How Music Came to the Akan

Original Nnwom Ba Akanman Mu

Story by: Traditional — retold by Tell Story

Source: Akan Oral Tradition

Villagers gathered as a stranger teaches them the first rhythm, drums and dancers under a full moon

Before there were songs to call the farmers, before the drumbeat taught the feet to move, the land was a quiet place of harvest and hush. People spoke softly and kept rhythm in the beating of their own hearts.

It was said that music was born when a traveller came to the village carrying a small carved drum. His hands were callused and his mouth remembered many roads. He taught the children one beat, then two, and the people found themselves moving in ways they’d never tried. The elders called this a weaving of sound — a thread that could stitch strangers to friends.

The first rhythm was simple: a low thump like stepping into cool water, a sharp clap like the snap of a twig. The women sang a line that smelled of cassava and morning; the men answered with a hum that smelled like the earth. Even the sky seemed to listen, and the moon leaned low to hear.

As the rhythm grew, each family brought something to the music: the pot’s rim became a bell, a hoe’s metal became a tinny note, and a child’s rattle added shimmer. The traveller said, “Music is the language of the hands and the heart. Keep it simple; keep it shared.” The people learned songs for planting, songs for mourning, and songs for love.

But the traveller also warned: music asked for discipline and care. If a person played only for praise, the music would grow hollow.

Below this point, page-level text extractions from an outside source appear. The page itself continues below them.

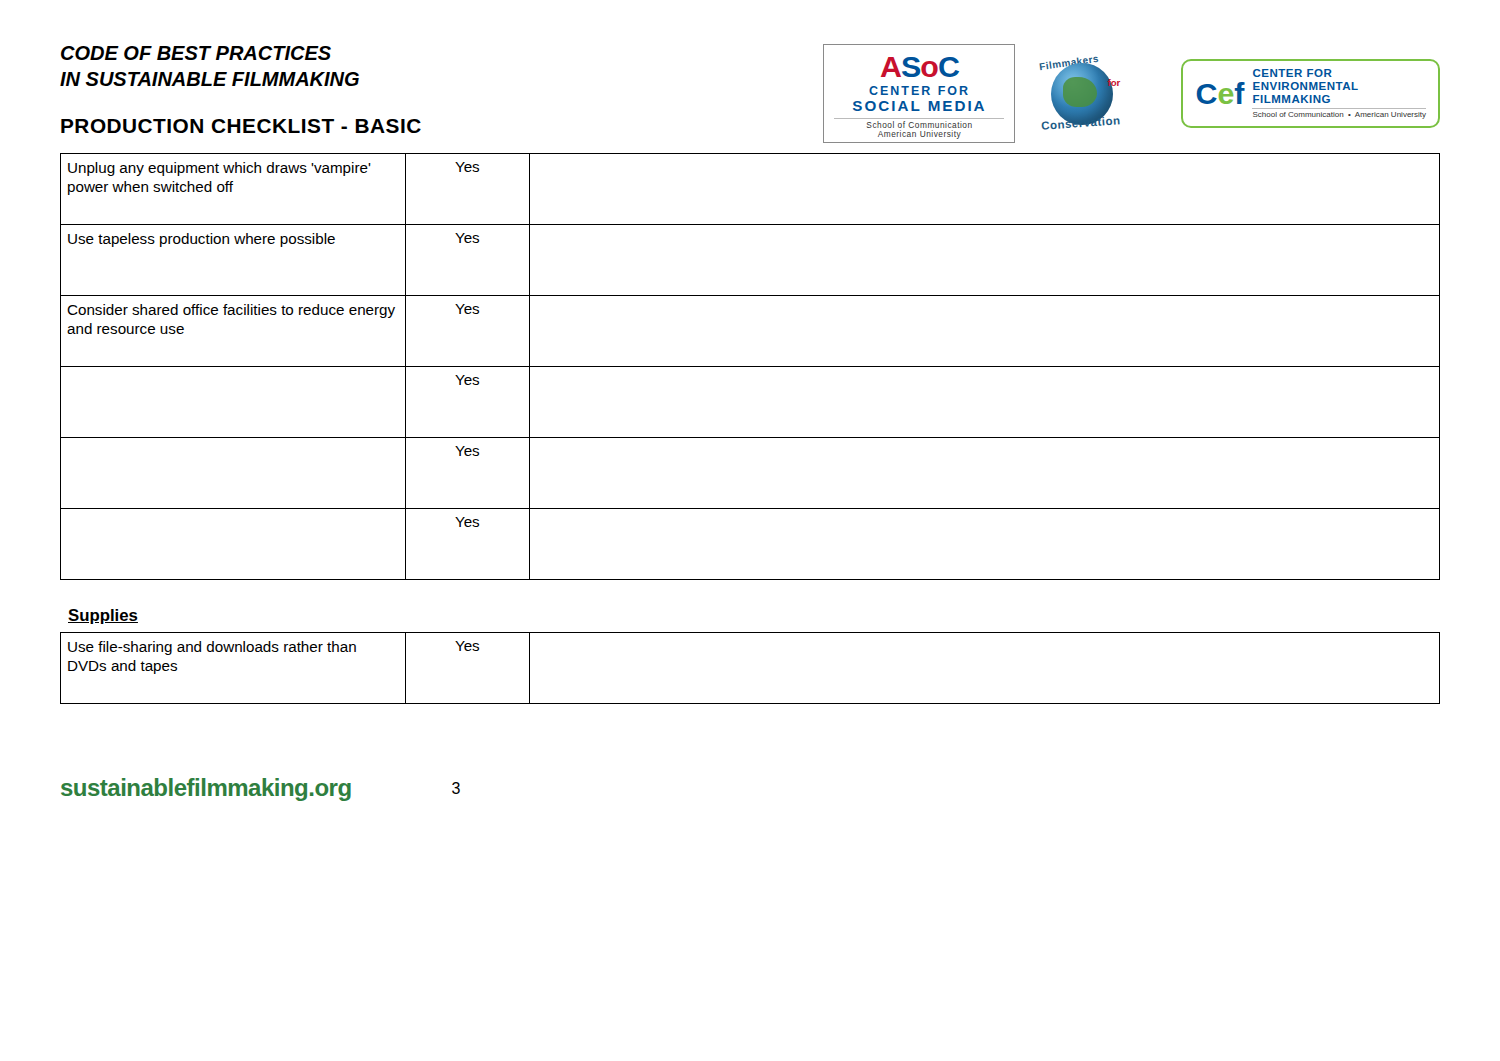CODE OF BEST PRACTICES
IN SUSTAINABLE FILMMAKING
PRODUCTION CHECKLIST - BASIC
ASoC
CENTER FOR
SOCIAL MEDIA
School of Communication
American University
Filmmakers
for
Conservation
Cef
CENTER FOR ENVIRONMENTAL FILMMAKING School of Communication • American University
| Unplug any equipment which draws 'vampire' power when switched off | Yes | |
| Use tapeless production where possible | Yes | |
| Consider shared office facilities to reduce energy and resource use | Yes | |
| | Yes | |
| | Yes | |
| | Yes | |
Supplies
| Use file-sharing and downloads rather than DVDs and tapes | Yes | |
sustainablefilmmaking.org
3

A young man named Kojo sought praise and learned only empty rhythms that echoed his ego. The elders taught him a song of work, and when he learned it, the rhythm found him again, humble and true.

Thus music became lawless neither — it was tool and prayer. Drums were carved carefully, skins tended, and songs remembered. When children danced, the elders taught them the stories hidden in each beat, so that a person who could hold rhythm also held memory.

From then on, music was in the soil and on the breath. It called fish to nets, cheered mothers in labour, and remembered the names of those who passed. The people say that if you listen at dusk you can still hear the traveller’s first drum under the wind’s hum.

So when the drum sounds and your feet step, know that you are walking on the same path as the first hands that learned to make sound. The elders say, “Nnwom yɛ nkɔmɔ — song is conversation.” Keep the rhythm, and the community will keep you.